Les hommes solidaires

Et les hommes, dans tout cela? Eh bien, ils ont répondu présent. En légère minorité peut-être, mais formant tout de même environ 40% des manifestants. Croisé sur la place Fédérale avec son épouse et sa fille de 18 mois, le député PDC au Grand Conseil vaudois Axel Marion a voulu témoigner sa solidarité avec les femmes dans ce combat qu’il considère comme «sociétal». «Pour beaucoup d’hommes aussi, les inégalités salariales sont inconcevables aujourd’hui.
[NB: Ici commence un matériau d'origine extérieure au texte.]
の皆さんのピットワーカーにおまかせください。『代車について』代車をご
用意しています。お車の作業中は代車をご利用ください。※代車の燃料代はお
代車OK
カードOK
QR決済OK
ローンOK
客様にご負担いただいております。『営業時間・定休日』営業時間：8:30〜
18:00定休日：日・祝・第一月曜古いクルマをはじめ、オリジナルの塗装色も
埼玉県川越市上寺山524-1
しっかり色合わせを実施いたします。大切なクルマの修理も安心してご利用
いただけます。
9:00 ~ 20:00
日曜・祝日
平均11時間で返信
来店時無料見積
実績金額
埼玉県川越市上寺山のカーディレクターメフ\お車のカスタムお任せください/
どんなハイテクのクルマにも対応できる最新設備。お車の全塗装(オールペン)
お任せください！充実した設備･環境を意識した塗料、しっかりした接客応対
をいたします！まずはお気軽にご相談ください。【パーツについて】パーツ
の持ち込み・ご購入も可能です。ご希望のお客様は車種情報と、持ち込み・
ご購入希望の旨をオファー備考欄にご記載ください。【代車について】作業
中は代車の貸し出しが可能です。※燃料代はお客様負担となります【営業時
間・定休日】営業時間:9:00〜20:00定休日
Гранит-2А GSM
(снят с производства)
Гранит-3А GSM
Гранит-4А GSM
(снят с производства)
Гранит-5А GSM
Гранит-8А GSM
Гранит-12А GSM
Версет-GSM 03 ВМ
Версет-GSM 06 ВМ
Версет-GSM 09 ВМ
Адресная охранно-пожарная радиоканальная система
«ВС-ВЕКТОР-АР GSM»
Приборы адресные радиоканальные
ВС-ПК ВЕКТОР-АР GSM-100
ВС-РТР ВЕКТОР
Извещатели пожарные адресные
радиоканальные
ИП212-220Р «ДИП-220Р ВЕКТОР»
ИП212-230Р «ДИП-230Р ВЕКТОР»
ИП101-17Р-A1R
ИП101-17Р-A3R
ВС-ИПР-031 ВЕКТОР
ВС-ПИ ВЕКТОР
La forte présence des hommes a certainement contribué au succès de la manifestation.» Eux aussi réclament leur part d’égalité à travers un projet de congé parental qui oscillera peut-être entre deux et quatre semaines selon le résultat d’une initiative populaire.
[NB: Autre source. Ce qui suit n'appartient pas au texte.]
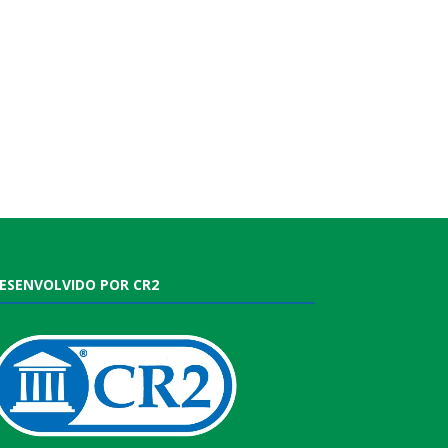
ESENVOLVIDO POR CR2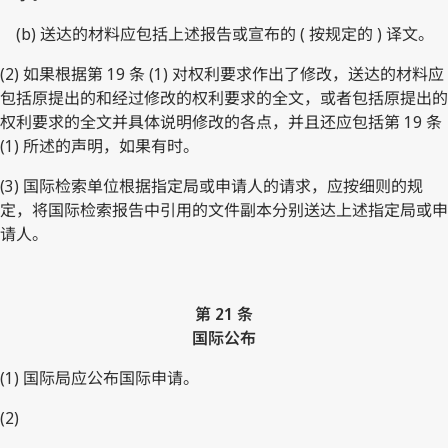
(b) 送达的材料应包括上述报告或宣布的 ( 按规定的 ) 译文。
(2) 如果根据第 19 条 (1) 对权利要求作出了修改，送达的材料应
包括原提出的和经过修改的权利要求的全文，或者包括原提出的
权利要求的全文并具体说明修改的各点，并且还应包括第 19 条
(1) 所述的声明，如果有时。
(3) 国际检索单位根据指定局或申请人的请求，应按细则的规
定，将国际检索报告中引用的文件副本分别送达上述指定局或申
请人。
第 21 条
国际公布
(1) 国际局应公布国际申请。
(2)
Dans l’immédiat, reste à savoir si ce succès sera transformé lundi prochain au Conseil national, qui se penche sur un projet de loi sur l’égalité déjà réduit à une version minimaliste. Toutes les entreprises de 100 collaborateurs au moins devront analyser leur politique salariale tous les quatre ans et en informer leur personnel. «Ce projet est scandaleux», s’étouffe Lara (26 ans), une stagiaire lausannoise. «Il ne concerne qu’une minorité de travailleurs, alors qu’il devrait les toucher tous et toutes. De plus, il ne prévoit aucune sanction, ce qui constitue une grave lacune.»

«Un momentum de l’égalité»

C’est dire que, quelle que soit l’issue du débat parlementaire, les femmes comptent bien continuer à exprimer leur colère. Elles prévoient de faire grève le 14 juin prochain. Une grève qu’elles veulent «globale»: sur les lieux de travail et à la maison, adaptée aux possibilités de chacune dans le but de «déranger au lieu de ranger». «Elle ne sera pas dirigée contre les hommes, mais contre un système patriarcal qui a fait son temps», annoncent les collectifs féministes qui la préparent. Ce qui fait dire à Valérie Borioli Sandoz, membre de la direction du syndicat Travail. Suisse, très impliqué dans l’organisation de cette manifestation à Berne: «Notre pays vit actuellement un véritable «momentum» de l’égalité, qui devrait déployer ses effets aux prochaines élections fédérales de 2019.»